New plan or political recycling?
After the violent incident at a high school in Lázaro Cárdenas, Michoacán, Claudia Sheinbaum came out with the predictable script. Announces a “mental health strategy” for youth. Next week, he says. Because of course, bureaucratic deadlines never mean urgency.
The curious—or the cynical—is the origin of your great idea. It’s not new. She herself admitted it: she will recover the work she started when she was head of government of Mexico City. In other words, it recycles its own material. Efficiency or lack of fresh ideas?
The plan sounds like a manual of good intentions: talks in schools by public servants, guides for teachers and parents, dissemination campaigns and even reading promotion. Because nothing calms a teenager in crisis like a good book, right?
The President described the case as “very painful” and pointed out that attention should not be limited solely to the criminal sanction of the person responsible, but rather address the social and psychological causes faced by young people.

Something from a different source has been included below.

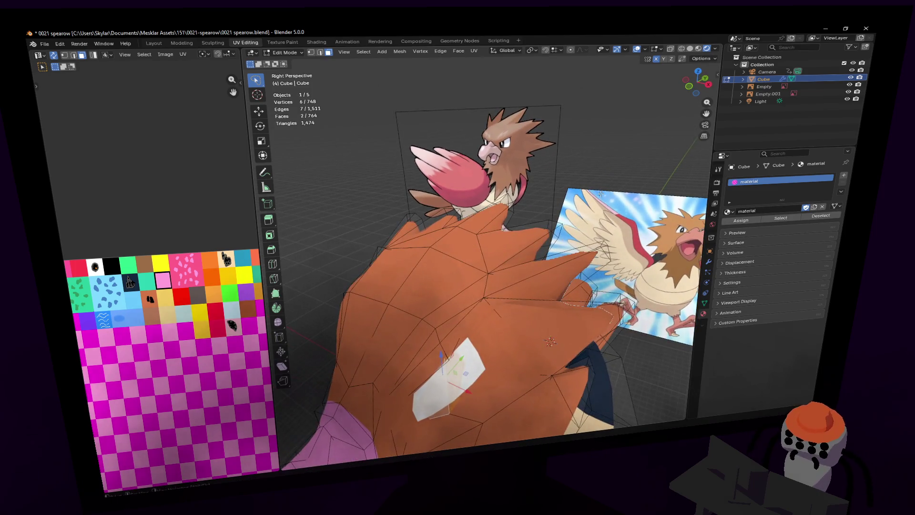
scroll(637, 188, up, 3)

Here is the key point. Talking about “social and psychological causes” sounds good. It’s what they say after every preventable tragedy. The real challenge is to move from speech to real action in a collapsed educational system.
Sheinbaum wants this case to be “isolated.” But memory is short. How many similar plans have been announced after previous violent events? Institutional amnesia is part of the problem.
Meanwhile, the families in Lázaro Cárdenas deal with real trauma. And the government is preparing its next press conference.